DMTN-100: Namespacing Database Objects

  • Brian Van Klaveren

Latest Revision: 2018-11-19

Note

This technote is not yet published.

Organization of Database Schemas and Tables in the DM System

SQL-92 defined a database object hierarchy. The smallest units of that hierarchy include columns and rows. Columns and rows are organized into tables and views. Multiples of tables and views are organized into schemas. Multiples of schemas are organized into catalogs, and catalogs are organized into clusters of catalogs.

The concept of clusters of catalogs predates SQL-92, but as defined in SQL-92 it roughly corresponds to the group of catalogs, schemas, and tables that are accessible using a common connection (or SQL-session). As our TAP service is serves as a common interface to a collection of catalogs, we map that concept to our TAP interface; a TAP instance is a cluster of catalogs.

Catalog creation was never standardized. Some databases, such as MySQL, don’t implement teh

Catalog creation is implementation dependent and therefore not part of the SQL standard

A catalog, as defined in SQL-92:

[SQL-92, Section - 4.13 - Clusters of catalogs] A cluster is an implementation-defined collection of catalogs. Exactly one cluster is associated with an SQL-session and it defines the totality of the SQL-data that is available to that SQL-session.

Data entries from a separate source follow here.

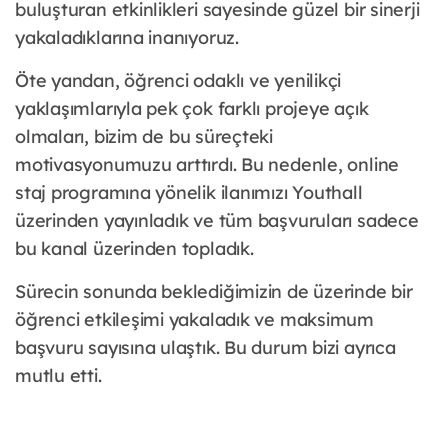
buluşturan etkinlikleri sayesinde güzel bir sinerji
yakaladıklarına inanıyoruz.
Öte yandan, öğrenci odaklı ve yenilikçi
yaklaşımlarıyla pek çok farklı projeye açık
olmaları, bizim de bu süreçteki
motivasyonumuzu arttırdı. Bu nedenle, online
staj programına yönelik ilanımızı Youthall
üzerinden yayınladık ve tüm başvuruları sadece
bu kanal üzerinden topladık.
Sürecin sonunda beklediğimizin de üzerinde bir
öğrenci etkileşimi yakaladık ve maksimum
başvuru sayısına ulaştık. Bu durum bizi ayrıca
mutlu etti.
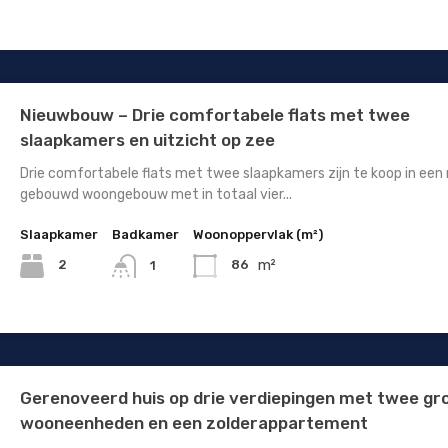
Nieuwbouw – Drie comfortabele flats met twee
slaapkamers en uitzicht op zee
Drie comfortabele flats met twee slaapkamers zijn te koop in een
gebouwd woongebouw met in totaal vier...
Slaapkamer
Badkamer
Woonoppervlak (m²)
m²
2
86
1
Gerenoveerd huis op drie verdiepingen met twee gr
wooneenheden en een zolderappartement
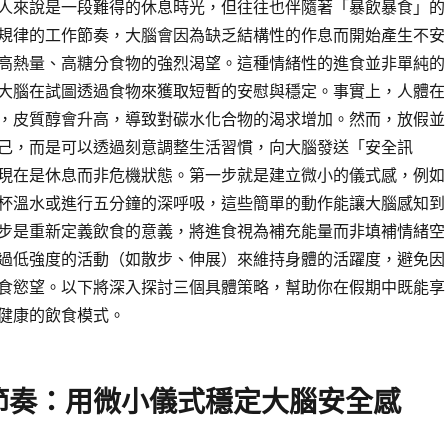
人來說是一段難得的休息時光，但往往也伴隨著「暴飲暴食」的
規律的工作節奏，大腦會因為缺乏結構性的作息而開始產生不安
高熱量、高糖分食物的強烈渴望。這種情緒性的進食並非單純的
大腦在試圖透過食物來獲取短暫的安慰與穩定。事實上，人體在
，皮質醇會升高，導致對碳水化合物的渴求增加。然而，放假並
己，而是可以透過刻意調整生活習慣，向大腦發送「安全訊
現在是休息而非危機狀態。第一步就是建立微小的儀式感，例如
杯溫水或進行五分鐘的深呼吸，這些簡單的動作能讓大腦感知到
步是重新定義飲食的意義，將進食視為補充能量而非填補情緒空
過低強度的活動（如散步、伸展）來維持身體的活躍度，避免因
食慾望。以下將深入探討三個具體策略，幫助你在假期中既能享
健康的飲食模式。
節奏：用微小儀式穩定大腦安全感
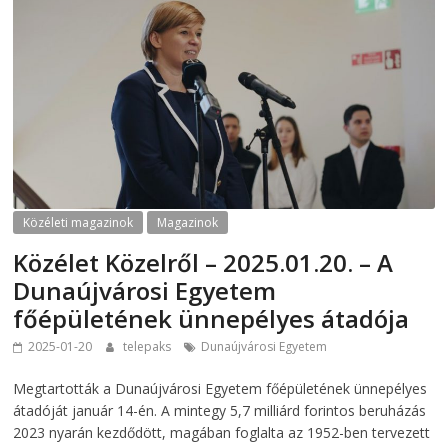
Közéleti magazinok
Magazinok
Közélet Közelről – 2025.01.20. – A
Dunaújvárosi Egyetem
főépületének ünnepélyes átadója
2025-01-20
telepaks
Dunaújvárosi Egyetem
Megtartották a Dunaújvárosi Egyetem főépületének ünnepélyes
átadóját január 14-én. A mintegy 5,7 milliárd forintos beruházás
2023 nyarán kezdődött, magában foglalta az 1952-ben tervezett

  • An instance of a cluster is described by an instance of a definition schema. Given some SQL-data object, such as a view, a constraint, a domain, or a base table, the definition of that object, and of all the objects that it directly or indirectly references, are in the same cluster of catalogs. For example, no and no can “cross” a cluster boundary.
  • Whether or not any catalog can occur simultaneously in more than one cluster is implementation-defined.
  • Within a cluster, no two catalogs have the same name.

1   Postgres

Postgres is the closest in spirit to the SQL-92 specification. A Postgres server is normally deployed as a single cluster listening for connections on a specific port [5432], though Postgres also allows for the creation of additional clusters listening to different ports. Postgres does not allow joins across cluster boundaries, nor does Postgres allow for joins across catalog boundaries.

Due to the restriction of joining across catalog boundaries in Postgres, it is not necessary to fully qualify a table name of a query with the catalog, as catalogs are always specified manually in the connection.

2   Oracle

In Oracle, a catalog is roughly equivalent to a service; though an Oracle process can manage multiple services. Joins cannot be performed across service boundaries in Oracle. In Oracle, a schema MUST be the name of a user.

3   MySQL

A MySQL instance is a single catalog in SQL-92 terms. You can’t join across MySQL instances.

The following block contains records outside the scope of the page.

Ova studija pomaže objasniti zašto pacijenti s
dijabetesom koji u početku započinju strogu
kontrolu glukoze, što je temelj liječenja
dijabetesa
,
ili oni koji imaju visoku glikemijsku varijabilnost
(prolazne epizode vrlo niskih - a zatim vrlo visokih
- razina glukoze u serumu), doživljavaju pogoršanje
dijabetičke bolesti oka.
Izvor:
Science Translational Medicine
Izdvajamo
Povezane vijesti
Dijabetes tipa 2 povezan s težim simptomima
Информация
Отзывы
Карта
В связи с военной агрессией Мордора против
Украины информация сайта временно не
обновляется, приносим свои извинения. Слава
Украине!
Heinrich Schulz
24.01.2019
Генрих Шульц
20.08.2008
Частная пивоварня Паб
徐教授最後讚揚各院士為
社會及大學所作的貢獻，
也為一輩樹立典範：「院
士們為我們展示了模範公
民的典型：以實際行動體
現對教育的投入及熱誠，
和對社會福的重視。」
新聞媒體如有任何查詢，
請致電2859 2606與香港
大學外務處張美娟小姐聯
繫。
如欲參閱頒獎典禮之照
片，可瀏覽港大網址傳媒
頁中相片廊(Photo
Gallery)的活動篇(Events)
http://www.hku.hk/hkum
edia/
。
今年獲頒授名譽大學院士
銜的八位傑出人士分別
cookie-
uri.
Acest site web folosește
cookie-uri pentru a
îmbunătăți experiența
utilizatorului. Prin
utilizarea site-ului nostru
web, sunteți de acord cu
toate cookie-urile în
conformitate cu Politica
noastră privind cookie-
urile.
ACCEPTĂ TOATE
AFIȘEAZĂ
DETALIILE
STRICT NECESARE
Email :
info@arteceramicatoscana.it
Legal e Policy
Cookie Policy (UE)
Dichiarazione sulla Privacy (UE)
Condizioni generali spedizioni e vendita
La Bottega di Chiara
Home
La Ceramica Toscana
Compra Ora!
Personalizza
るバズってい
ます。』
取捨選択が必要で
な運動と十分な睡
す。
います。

Note: MySQL also calls schemas databases.

4   SQLite

Note: SQLite’s semantics are not considered in this tech note, this section is included for completeness.

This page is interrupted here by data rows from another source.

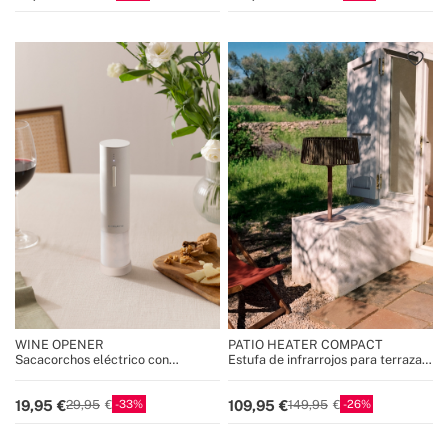
WINE OPENER
PATIO HEATER COMPACT
Sacacorchos eléctrico con
Estufa de infrarrojos para terrazas
accesorios
y exteriores
33
26
19,95
109,95
29,95
149,95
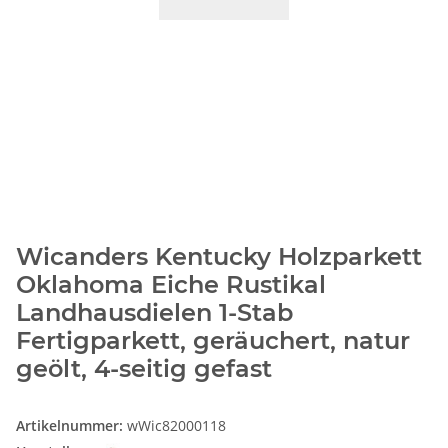
Wicanders Kentucky Holzparkett
Oklahoma Eiche Rustikal
Landhausdielen 1-Stab
Fertigparkett, geräuchert, natur
geölt, 4-seitig gefast
Artikelnummer:
wWic82000118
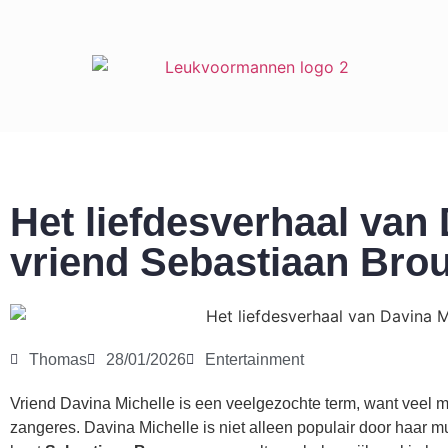
Het liefdesverhaal van
vriend Sebastiaan Bro
Thomas
28/01/2026
Entertainment
Vriend Davina Michelle is een veelgezochte term, want veel 
zangeres. Davina Michelle is niet alleen populair door haar m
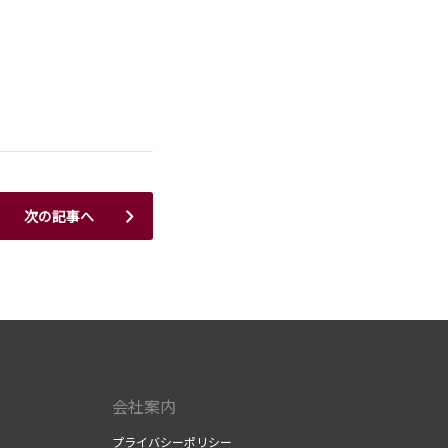
次の記事へ
会社案内
プライバシーポリシー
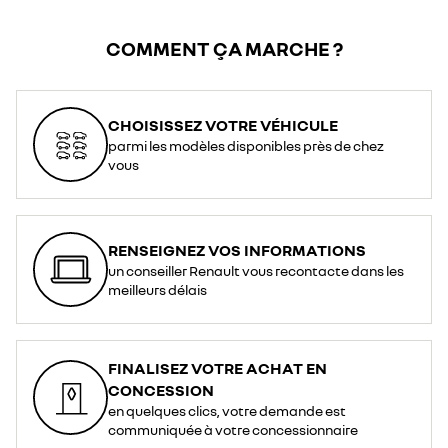
COMMENT ÇA MARCHE ?
CHOISISSEZ VOTRE VÉHICULE
parmi les modèles disponibles près de chez
vous
RENSEIGNEZ VOS INFORMATIONS
un conseiller Renault vous recontacte dans les
meilleurs délais
FINALISEZ VOTRE ACHAT EN
CONCESSION
en quelques clics, votre demande est
communiquée à votre concessionnaire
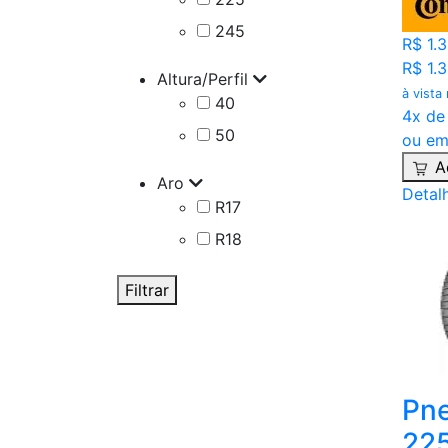
245
R$ 1.
R$ 1.
Altura/Perfil
à vista
40
4x de
50
ou em
A
Aro
Detal
R17
R18
Filtrar
Pne
225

A SQLite file is roughly equivalent to a schema. A SQLite process can dynamically attach multiple files to the process under different names, though this feature is rarely used. In this sense, a SQLite process is roughly equivalent to a single catalog.

4.1   Namespacing

Using MySQL as the lowest common denominator, our system will allow users to refer to catalogs for queries. This means that we must have identifiers that correspond to the following database objects in the following systems:

  • For Oracle, we refer to the Oracle service as a catalog.
  • Connection information must include the host, port, and service name in the database URI.
  • For MySQL, we refer to the MySQL instance as a catalog.
  • Connection information must include host and port of a MySQL in the database URI.
  • For Postgres, we refer to the catalog of a specific cluster as a catalog.
  • Connection information must include the host and port in the database URI.

4.2   Joins

Joins are NEVER guaranteed across catalog boundaries. Joins are ALWAYS guaranteed across schema boundaries, provided a user is is authorized to SELECT on all schemas.

4.3   Catalogs Naming

As we use our TAP interface to implement a cluster of catalogs, catalogs MUST be explicitly registered in our TAP service for resolution when executing queries. Some amount of coordination will be necessary to prevent name clashes.

5   Proposed catalog names

lsst will always refer to the production instance (service) of the consolidated LSST database.
  • Should a development Oracle service be deployed to the consolidate database, that lsst_dev would refer to that service.

mysql_dev will refer to the current MySQL instance.

qserv is reserved for the production instance of qserv.

qserv_pdac will refer to the Qserv instance in the PDAC.

alerts is reserved for the production instance of the alerts database.